Once the U.S. opens the arms spigot for Pakistan, India will certainly demand its share of U.S. weaponry. Already U.S. ambassador Robert Blackwill has promised the Indians, “We are at the beginning of a very important arms sales relationship.” If U.S. diplomats do manage to encourage India to stand down in the current dispute with Pakistan, part of the carrot they proffer will likely be expanded arms sales.

For China, South Asia is an area of great strategic importance. The border dispute that led to the 1962 war between China and India remains unresolved. The region also borders the Chinese provinces of Tibet and Xinjiang, where China continues to struggle against separatist movements. Nor are China’s fears fully unrealistic. Recently a Taiwanese magazine disclosed that the U.S., Taiwan, and India have for years jointly run a listening post based in India to monitor the PRC’s military movements in the region.

Central Asia: Oil, Islam, and the U.S. Military Together Again

While China has been restrained in its concerns about the U.S. bombing campaign in Afghanistan, it remains extremely concerned about a permanent U.S. presence on its Western borders. While Pentagon officials earlier dismissed notions that the U.S. coveted bases or land in Central Asia, their recent actions suggest otherwise.

Uzbekistan recently disclosed that it has granted the U.S. access to its airfields, while the U.S. provides training and “non-lethal” equipment to the Uzbeki military. More importantly, Pentagon officials announced that Kyrgyzstan has approved the U.S. request to build a new U.S. air base only 200 miles from the Chinese border and close to oil fields in Uzbekistan.

One clear reason for the U.S. to build permanent military bases in the region is to ensure control of an oil pipeline stretching from Central Asia to the Indian Ocean. Oil executive John Maresca testified to a congressional committee in 1998 that his company, Unocal Oil, was interested in building a pipeline from the Caspian oil fields across Afghanistan as soon as “a recognized government is in place that has the confidence of governments, lenders, and our company.” For China, a permanent U.S. base in potentially unstable Islamic countries on its Western borders controlling the flow of the region’s oil eastward is a veritable nightmare.

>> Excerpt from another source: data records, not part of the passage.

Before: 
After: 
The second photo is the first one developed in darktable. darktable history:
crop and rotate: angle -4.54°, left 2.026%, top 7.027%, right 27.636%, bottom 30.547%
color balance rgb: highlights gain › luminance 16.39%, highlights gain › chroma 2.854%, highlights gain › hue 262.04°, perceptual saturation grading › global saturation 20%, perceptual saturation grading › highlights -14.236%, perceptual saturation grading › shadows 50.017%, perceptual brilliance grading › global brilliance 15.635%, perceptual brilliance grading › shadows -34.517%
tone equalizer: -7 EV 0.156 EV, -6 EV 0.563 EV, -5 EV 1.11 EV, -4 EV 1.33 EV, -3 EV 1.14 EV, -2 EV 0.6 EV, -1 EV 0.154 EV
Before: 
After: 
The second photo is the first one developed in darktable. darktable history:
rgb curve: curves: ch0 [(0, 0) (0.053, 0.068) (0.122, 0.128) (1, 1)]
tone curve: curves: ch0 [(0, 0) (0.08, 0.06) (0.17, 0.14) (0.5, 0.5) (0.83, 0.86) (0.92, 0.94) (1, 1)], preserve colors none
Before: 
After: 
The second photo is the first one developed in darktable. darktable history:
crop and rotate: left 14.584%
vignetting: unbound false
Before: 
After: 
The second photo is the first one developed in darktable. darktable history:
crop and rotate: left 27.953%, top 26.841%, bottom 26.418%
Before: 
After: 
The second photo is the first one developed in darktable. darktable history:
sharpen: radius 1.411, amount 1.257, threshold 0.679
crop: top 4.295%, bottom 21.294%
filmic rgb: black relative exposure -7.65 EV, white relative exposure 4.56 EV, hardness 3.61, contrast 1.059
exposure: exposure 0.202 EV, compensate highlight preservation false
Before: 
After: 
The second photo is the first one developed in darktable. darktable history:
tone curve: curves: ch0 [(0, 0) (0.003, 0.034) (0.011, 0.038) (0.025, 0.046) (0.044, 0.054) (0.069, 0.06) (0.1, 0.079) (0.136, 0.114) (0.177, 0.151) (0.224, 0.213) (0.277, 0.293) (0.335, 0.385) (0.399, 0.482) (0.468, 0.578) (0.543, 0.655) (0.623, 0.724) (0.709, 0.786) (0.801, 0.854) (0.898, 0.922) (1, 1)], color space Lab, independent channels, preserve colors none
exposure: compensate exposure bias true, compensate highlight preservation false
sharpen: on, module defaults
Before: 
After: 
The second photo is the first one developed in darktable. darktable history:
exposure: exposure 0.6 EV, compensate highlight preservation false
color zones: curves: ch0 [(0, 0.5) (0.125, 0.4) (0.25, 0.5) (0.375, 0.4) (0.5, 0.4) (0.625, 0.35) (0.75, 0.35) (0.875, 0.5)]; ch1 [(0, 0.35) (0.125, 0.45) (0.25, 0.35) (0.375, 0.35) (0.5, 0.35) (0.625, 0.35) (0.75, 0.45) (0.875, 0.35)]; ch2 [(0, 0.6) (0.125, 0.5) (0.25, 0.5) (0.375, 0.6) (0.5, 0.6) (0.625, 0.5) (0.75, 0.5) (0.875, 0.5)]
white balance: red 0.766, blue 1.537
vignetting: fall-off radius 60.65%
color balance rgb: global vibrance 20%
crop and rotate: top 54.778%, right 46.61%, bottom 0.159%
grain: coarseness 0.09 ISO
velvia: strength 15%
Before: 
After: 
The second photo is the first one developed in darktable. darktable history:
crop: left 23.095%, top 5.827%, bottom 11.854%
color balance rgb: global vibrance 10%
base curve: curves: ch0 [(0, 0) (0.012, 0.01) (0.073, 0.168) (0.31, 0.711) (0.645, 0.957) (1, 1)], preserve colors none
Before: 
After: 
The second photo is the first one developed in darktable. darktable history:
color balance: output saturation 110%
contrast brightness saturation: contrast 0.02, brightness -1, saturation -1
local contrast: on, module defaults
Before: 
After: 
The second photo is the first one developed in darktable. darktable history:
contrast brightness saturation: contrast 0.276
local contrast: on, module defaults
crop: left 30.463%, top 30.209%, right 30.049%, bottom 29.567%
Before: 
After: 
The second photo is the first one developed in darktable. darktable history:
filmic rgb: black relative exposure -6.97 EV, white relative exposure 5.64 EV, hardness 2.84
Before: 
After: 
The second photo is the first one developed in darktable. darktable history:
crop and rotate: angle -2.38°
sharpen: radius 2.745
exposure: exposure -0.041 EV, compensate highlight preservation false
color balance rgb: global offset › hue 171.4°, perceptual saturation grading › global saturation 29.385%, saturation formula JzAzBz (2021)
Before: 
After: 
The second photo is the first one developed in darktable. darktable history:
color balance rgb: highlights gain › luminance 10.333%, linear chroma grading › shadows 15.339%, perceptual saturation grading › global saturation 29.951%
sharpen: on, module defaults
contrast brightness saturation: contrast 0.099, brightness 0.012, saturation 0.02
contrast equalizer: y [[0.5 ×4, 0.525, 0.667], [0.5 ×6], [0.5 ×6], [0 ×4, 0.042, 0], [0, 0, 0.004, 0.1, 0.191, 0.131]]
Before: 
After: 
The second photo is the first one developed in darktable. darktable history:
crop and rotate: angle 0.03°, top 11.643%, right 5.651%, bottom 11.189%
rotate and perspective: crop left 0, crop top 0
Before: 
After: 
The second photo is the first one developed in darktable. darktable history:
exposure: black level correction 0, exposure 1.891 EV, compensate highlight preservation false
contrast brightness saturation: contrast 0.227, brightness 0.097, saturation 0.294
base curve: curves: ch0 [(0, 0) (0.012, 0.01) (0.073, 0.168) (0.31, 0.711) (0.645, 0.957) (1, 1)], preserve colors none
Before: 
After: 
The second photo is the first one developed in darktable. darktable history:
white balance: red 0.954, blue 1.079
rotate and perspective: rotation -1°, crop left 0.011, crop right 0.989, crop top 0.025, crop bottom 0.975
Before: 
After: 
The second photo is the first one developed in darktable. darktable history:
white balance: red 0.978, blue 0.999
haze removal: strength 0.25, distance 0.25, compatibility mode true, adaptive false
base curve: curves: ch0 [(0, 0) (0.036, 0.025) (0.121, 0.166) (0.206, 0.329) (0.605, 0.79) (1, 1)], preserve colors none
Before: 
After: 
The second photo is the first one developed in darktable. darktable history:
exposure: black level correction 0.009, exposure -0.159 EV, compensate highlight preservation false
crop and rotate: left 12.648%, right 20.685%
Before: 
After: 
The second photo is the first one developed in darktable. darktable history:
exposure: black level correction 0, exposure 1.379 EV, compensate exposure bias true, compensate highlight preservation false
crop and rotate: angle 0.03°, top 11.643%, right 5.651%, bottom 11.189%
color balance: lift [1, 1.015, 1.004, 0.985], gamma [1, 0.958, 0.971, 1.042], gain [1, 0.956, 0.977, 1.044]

Russia: Cooperation with the U.S. Exacerbates Sino-Russian Tensions

Shifting their sight from Central Asia to China’s northern border with Russia offers precious little respite for Chinese strategic planners. China and Russia are still officially joined in their joint opposition to U.S. National Missile Defense plans. Yet Russian President Vladimir Putin is now busy trading his tacit acquiescence in ABM withdrawal for such goodies as a bilateral missile deal, access to Caspian oil, purchases of Russian weapons, military assistance and cooperation, slowed NATO expansion, and more IMF loans.

While Putin is collecting such benefits, Russia continues to modernize its strategic missile capacity to ensure that it can overwhelm any U.S. defenses. As the strategic arsenals and diplomatic distance between Moscow and Beijing grows, their vaunted “strategic partnership” is in grave danger of returning to cold war-era military balancing.

East Asia: China’s Greatest Challenges Close to Home

Home to nearly 100,000 U.S. troops, the world’s second-most well funded military (Japan), one of the largest arms importers (Taiwan), and over 1.6 million troops facing off on the Korean peninsula, China’s East Asian borders remain its greatest security concern. Each one of these situations has deteriorated, due primarily to U.S. policy shifts, after September 11.

U.S. joint development of missile defense systems with Japan and South Korea gravely threaten the strategic status quo in the region. Chinese analysts argue that missile defenses will embolden the U.S. to undertake a more aggressive military policy toward China, particularly on the sensitive issue of Taiwan. Facing a more assertive Japan, a more independent Taiwan, and a less stable Korean peninsula, Chinese leaders can hardly rest easy while the U.S. dramatically expands its military capabilities in East Asia.